_Problem statement_. From the listing below, return every line with the string "Ibiza" in it.

_Material for this exercise_.
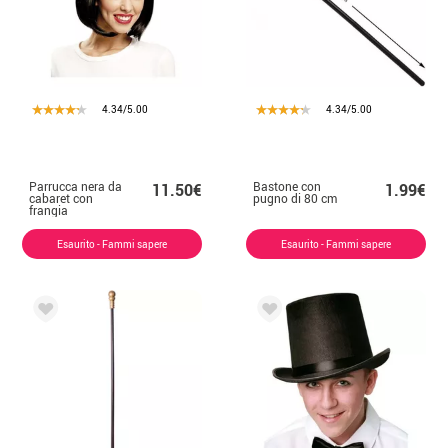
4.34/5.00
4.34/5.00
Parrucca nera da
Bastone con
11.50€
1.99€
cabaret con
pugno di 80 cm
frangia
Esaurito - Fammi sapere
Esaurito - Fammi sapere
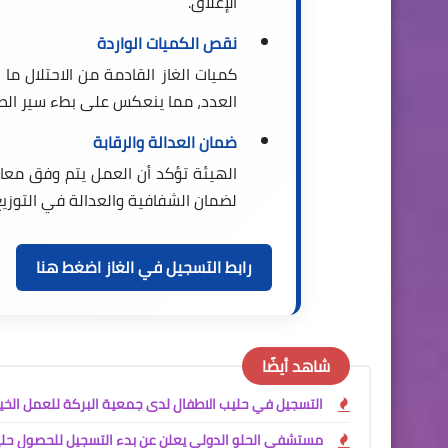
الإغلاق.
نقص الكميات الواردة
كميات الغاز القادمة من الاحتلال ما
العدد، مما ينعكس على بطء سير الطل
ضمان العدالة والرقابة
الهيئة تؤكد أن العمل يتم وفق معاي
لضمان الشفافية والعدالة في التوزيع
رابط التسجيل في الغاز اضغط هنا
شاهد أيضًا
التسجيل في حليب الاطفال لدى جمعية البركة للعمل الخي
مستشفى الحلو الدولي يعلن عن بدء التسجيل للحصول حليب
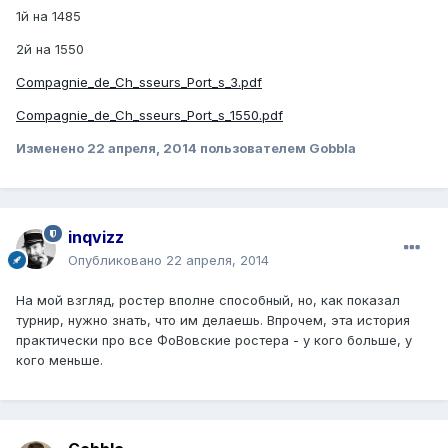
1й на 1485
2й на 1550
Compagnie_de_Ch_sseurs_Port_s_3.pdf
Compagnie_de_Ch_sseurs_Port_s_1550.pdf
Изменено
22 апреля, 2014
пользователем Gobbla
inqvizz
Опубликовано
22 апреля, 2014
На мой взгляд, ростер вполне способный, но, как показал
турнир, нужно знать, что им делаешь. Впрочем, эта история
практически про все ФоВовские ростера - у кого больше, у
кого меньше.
* * *
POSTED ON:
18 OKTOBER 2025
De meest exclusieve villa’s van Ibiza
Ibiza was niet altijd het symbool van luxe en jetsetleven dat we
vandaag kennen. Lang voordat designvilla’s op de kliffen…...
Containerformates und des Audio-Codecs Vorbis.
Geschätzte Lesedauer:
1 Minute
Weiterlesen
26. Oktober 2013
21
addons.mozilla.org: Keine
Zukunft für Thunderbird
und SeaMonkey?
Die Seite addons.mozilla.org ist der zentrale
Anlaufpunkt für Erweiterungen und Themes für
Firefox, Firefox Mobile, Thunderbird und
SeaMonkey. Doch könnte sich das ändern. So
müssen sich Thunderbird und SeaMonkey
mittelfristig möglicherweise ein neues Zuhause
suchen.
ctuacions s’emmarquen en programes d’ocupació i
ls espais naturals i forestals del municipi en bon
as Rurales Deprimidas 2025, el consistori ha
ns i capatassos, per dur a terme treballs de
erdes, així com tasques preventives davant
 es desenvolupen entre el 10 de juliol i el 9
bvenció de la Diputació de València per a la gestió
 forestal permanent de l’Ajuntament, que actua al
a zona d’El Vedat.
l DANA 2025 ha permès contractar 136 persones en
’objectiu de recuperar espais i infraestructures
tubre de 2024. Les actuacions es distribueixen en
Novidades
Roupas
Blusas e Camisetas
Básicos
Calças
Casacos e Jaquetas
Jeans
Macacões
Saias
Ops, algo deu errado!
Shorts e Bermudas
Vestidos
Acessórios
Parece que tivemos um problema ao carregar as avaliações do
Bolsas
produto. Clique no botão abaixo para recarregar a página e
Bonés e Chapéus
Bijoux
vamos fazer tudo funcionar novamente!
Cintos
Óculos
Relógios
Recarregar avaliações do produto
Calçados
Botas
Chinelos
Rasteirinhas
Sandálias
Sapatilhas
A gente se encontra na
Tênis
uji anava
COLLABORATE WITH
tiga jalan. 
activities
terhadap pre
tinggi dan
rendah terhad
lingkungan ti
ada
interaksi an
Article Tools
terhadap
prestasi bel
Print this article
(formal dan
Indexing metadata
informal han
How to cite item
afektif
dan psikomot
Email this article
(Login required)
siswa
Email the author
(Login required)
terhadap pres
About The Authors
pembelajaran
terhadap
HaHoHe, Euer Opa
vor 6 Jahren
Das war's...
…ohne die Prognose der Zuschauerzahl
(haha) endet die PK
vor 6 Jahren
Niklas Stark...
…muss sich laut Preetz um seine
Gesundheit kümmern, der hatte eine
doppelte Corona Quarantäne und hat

_Answer below_.
De meest exclusieve villa’s van Ibiza
Ibiza was niet altijd het symbool van luxe en jetsetleven dat we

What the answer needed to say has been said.